#### [Exercise objective]
Please read the records below and return each line holding the string "images".

__________

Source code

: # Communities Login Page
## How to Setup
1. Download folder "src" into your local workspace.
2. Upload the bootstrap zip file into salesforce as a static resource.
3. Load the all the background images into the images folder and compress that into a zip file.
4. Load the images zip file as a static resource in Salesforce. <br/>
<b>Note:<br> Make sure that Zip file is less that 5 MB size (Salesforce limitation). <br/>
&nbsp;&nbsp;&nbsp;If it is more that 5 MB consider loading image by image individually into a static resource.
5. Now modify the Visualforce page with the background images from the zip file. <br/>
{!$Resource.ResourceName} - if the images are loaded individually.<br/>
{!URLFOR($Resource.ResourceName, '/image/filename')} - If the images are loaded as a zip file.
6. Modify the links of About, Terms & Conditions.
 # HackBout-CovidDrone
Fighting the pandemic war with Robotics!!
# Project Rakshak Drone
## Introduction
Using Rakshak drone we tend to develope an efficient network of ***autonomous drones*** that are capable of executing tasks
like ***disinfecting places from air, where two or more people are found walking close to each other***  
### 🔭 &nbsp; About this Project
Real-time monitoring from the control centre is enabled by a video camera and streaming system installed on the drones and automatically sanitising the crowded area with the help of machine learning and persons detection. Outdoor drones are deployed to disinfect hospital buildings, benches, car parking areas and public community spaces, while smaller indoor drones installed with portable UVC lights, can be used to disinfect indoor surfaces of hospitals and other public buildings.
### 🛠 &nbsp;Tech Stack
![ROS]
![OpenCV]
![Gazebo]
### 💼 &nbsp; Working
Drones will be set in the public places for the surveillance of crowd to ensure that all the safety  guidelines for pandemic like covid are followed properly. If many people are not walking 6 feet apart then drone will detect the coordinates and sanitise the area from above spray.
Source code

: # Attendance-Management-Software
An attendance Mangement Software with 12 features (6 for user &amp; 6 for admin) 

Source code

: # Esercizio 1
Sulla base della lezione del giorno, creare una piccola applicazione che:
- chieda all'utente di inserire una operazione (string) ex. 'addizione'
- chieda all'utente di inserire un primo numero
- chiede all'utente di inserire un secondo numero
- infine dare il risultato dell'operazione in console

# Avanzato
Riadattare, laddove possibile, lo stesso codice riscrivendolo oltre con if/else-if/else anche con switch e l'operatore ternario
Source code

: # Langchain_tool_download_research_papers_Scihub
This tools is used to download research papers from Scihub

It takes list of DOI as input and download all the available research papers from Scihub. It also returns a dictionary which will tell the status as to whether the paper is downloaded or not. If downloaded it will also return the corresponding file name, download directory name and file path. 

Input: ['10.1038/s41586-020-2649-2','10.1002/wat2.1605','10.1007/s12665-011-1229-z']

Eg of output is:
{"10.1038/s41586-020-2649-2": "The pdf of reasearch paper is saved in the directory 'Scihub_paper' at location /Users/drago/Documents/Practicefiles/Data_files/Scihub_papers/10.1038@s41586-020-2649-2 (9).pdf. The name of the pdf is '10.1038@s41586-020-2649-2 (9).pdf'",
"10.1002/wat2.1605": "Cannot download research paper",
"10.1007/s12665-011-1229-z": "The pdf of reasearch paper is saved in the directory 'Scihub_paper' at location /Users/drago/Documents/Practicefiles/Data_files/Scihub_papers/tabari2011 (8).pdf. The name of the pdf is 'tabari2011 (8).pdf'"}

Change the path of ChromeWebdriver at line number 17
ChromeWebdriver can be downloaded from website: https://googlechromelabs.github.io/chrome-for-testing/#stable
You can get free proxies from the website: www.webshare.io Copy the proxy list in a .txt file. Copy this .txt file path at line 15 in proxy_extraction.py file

__________

#### [Expected answer]
3. Load the all the background images into the images folder and compress that into a zip file.
4. Load the images zip file as a static resource in Salesforce. <br/>
5. Now modify the Visualforce page with the background images from the zip file. <br/>
{!$Resource.ResourceName} - if the images are loaded individually.<br/>
{!URLFOR($Resource.ResourceName, '/image/filename')} - If the images are loaded as a zip file.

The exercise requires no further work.